Last Updated Aug 20, 2007 7:25 PM EDT

ClockIn Sunday's New York Times, Phyllis Korkki addresses the issue of chronic lateness. Although written for the chronically late, the article brings up a few key points that can help managers better understand their chronically late employees. For starters, don't take it personally. "Most late people have been late all their life, and they are late for every type of activity -- good or bad," says Diana DeLonzor, author of Never Be Late Again.
If you're working with an employee on his punctuality, you may want to share these tips from DeLonzer's book, which are included in the article:
HAVE A STRATEGY Make a commitment to work on the problem every day for at least a month.

RELEARN HOW TO TELL TIME Late people tend to underestimate the amount of time their activities take by 25 percent to 30 percent, she said. Write down all your activities and clock how long they actually take.

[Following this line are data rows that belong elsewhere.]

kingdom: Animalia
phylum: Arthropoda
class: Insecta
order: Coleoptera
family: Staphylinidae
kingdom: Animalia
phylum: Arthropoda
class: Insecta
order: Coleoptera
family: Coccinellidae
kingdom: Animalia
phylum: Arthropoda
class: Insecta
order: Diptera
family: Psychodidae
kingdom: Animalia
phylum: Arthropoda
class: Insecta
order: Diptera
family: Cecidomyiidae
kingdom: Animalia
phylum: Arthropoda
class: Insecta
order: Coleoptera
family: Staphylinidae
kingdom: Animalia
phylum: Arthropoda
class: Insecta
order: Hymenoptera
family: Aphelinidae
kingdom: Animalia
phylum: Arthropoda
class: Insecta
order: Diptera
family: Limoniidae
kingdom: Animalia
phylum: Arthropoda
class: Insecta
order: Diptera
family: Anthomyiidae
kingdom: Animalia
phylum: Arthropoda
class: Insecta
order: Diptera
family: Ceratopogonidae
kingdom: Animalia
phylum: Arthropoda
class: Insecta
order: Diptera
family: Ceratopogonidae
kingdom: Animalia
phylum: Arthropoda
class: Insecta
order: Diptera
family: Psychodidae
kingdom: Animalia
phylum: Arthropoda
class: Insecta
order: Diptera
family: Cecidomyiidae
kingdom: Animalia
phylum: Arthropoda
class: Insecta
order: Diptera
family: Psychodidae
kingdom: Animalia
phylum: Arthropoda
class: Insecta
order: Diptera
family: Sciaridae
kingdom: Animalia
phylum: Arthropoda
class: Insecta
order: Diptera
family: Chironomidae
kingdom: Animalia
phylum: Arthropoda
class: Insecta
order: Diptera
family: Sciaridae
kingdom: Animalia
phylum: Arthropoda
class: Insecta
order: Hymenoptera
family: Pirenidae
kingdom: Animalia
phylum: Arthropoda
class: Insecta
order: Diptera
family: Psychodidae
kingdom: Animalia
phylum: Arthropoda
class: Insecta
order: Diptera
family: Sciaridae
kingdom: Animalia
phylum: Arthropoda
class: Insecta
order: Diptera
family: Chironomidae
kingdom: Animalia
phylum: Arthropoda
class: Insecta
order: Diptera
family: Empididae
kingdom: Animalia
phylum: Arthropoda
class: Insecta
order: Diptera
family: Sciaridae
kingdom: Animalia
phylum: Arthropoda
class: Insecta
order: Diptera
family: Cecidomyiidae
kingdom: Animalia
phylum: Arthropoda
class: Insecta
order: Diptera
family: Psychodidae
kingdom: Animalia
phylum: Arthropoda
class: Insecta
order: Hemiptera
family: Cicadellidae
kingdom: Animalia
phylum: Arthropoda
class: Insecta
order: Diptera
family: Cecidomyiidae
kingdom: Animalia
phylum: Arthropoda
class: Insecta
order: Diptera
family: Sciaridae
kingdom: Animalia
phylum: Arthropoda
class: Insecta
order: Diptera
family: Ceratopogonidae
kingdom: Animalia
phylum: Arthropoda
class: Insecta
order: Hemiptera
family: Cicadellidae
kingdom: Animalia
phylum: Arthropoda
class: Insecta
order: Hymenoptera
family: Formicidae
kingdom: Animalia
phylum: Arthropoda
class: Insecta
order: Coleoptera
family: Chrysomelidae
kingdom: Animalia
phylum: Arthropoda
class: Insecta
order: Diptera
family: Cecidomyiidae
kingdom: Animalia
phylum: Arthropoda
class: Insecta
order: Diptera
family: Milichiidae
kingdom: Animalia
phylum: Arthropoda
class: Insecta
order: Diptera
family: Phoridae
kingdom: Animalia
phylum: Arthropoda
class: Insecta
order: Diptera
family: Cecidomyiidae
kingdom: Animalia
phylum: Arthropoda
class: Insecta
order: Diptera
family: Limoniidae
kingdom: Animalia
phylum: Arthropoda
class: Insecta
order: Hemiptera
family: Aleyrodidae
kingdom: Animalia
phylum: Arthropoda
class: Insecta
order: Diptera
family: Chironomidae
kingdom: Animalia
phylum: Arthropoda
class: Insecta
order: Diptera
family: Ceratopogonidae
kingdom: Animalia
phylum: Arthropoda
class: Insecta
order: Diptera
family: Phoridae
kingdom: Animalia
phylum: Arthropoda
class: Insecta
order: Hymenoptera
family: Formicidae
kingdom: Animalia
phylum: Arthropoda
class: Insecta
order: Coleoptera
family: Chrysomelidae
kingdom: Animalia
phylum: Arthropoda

NEVER PLAN TO BE ON TIME Instead, plan to be early. Punctual people build in extra transit time because they know that unexpected delays can occur. Many tardy people -- in their naïve optimism -- have never learned to do this.

WELCOME THE WAIT Bring a magazine, a book or some language tapes so that you can entertain yourself and get something done while you wait.
As you're working with the employee, be patient. Remember that he's working to overcome habits he's probably had for years, and to see improvement, you may have to take a more active role in the employee's development plan. For example if an employee regularly shows up late to a weekly meeting because she forgets to bring information she needs to present, remind her to print it out a half hour before.